Bekannter Antifaschist: Gastwirt Robert Wiedermann. © pv

Bad Nauheim (bk). Angesichts des 70. Jahrestags des Weltkrieg-Endes hat der Hobbyhistoriker Martin Fink vorgeschlagen, Straßen nach zwei Antifaschisten zu benennen. Es handelt sich um Robert Wiedermann und Franz Metz.

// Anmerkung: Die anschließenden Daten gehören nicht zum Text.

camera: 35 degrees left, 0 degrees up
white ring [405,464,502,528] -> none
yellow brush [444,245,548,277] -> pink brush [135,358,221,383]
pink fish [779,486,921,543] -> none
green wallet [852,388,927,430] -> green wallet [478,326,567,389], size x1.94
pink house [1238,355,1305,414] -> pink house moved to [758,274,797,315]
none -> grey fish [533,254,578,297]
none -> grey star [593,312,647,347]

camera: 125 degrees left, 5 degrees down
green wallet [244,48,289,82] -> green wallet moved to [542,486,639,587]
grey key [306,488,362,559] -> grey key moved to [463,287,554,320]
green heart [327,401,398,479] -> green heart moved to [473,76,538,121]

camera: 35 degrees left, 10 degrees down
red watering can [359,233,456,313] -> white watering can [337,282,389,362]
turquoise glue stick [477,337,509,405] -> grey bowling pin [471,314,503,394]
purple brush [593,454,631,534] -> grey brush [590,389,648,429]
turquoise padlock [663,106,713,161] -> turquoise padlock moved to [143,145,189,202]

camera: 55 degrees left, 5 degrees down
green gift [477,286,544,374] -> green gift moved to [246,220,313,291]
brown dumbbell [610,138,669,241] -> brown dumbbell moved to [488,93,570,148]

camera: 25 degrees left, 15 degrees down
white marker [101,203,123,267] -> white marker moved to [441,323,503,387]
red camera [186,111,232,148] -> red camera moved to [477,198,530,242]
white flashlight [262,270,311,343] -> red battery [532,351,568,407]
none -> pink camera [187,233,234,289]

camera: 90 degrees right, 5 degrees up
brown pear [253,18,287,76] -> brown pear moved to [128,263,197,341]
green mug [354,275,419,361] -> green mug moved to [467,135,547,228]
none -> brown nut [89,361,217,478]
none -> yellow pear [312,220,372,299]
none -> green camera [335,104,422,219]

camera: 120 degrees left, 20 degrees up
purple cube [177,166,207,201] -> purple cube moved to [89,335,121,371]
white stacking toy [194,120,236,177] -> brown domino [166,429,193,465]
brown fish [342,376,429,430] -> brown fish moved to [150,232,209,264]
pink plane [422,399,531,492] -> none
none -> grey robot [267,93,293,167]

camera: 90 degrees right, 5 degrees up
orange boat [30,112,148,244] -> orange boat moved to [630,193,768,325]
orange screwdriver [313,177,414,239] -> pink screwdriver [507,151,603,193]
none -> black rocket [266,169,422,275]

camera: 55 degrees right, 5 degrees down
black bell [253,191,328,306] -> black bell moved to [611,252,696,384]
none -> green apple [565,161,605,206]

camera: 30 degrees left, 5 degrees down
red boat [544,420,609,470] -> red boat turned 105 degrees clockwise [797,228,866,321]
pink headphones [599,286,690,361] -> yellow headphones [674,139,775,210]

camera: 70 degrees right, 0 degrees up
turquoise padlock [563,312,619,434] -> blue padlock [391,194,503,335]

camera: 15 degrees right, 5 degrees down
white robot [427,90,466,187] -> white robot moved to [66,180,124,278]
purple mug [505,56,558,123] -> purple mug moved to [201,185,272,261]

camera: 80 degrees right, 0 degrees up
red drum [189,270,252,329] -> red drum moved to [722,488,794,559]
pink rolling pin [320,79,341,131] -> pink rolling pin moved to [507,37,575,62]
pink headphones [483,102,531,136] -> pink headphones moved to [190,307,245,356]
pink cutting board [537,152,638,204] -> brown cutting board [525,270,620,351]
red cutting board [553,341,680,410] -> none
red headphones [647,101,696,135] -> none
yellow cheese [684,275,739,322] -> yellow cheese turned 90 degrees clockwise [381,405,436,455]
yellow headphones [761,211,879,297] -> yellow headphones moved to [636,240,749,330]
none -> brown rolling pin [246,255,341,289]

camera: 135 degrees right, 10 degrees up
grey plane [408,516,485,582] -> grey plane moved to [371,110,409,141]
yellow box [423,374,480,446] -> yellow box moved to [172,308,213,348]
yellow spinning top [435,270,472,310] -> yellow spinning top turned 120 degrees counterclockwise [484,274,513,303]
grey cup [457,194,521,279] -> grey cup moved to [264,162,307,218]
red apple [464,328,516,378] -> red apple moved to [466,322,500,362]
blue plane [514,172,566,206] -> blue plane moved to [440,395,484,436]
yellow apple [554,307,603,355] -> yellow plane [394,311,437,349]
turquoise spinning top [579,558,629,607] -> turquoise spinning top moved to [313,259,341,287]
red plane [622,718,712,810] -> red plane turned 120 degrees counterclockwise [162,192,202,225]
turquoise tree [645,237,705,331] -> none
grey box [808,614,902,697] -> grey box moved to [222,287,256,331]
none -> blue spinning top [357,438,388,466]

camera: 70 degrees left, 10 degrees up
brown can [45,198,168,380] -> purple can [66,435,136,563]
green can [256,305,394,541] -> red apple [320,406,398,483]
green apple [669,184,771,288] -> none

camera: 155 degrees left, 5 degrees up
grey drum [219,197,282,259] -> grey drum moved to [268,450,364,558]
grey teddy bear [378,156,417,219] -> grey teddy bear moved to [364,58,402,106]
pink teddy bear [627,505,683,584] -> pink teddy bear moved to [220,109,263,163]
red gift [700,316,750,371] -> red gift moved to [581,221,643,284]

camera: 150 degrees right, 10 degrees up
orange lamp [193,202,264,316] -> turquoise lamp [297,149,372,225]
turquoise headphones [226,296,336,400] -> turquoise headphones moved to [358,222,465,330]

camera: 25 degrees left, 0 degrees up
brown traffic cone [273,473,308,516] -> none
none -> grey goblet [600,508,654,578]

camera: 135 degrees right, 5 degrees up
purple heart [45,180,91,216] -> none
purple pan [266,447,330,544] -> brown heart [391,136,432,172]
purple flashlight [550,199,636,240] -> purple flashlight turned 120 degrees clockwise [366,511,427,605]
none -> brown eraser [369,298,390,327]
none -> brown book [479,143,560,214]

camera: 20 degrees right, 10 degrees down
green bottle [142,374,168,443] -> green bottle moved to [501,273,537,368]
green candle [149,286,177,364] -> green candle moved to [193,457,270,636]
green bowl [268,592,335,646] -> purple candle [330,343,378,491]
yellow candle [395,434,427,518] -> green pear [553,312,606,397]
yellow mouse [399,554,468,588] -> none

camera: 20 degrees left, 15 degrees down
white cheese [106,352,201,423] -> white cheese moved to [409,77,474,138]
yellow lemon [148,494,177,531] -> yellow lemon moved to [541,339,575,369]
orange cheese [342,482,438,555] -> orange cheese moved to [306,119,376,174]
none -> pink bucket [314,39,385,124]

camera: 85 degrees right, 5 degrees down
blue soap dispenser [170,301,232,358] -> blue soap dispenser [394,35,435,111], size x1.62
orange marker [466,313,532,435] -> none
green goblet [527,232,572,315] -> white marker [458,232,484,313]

Der 70. Jahrestag des Weltkrieg-Endes hat in Bad Nauheim in zweierlei Hinsicht eine kritische Auseinandersetzung mit der eigenen Vergangenheit ausgelöst. Zum einen folgte der Entscheidung von Bürgermeister Armin Häuser, die Porträts von zwei Rathauschefs, die unter den Nazis dienten, aus der »Ahnengalerie« zu entfernen, für eine kontroverse Diskussion. Zum anderen soll ein nach Ansicht vieler Bürger längst überfälliger Schritt vollzogen werden: Ein Erinnerungsmal für die 270 während des Holocaust ermordeten Bad Nauheimer Bürger jüdischen Glaubens wird errichtet. Einen dritten Aspekt würde der Bad Nauheimer Hobbyhistoriker Martin Fink gerne behandelt wissen. Ihm geht es um ein Gedenken an Bad Nauheimer Antifaschisten und Widerstandskämpfer gegen das Nazi-Terrorregime. »Ich würde mir die Benennung von Straßen nach Robert Wiedermann und Franz Metz wünschen«, sagt Fink.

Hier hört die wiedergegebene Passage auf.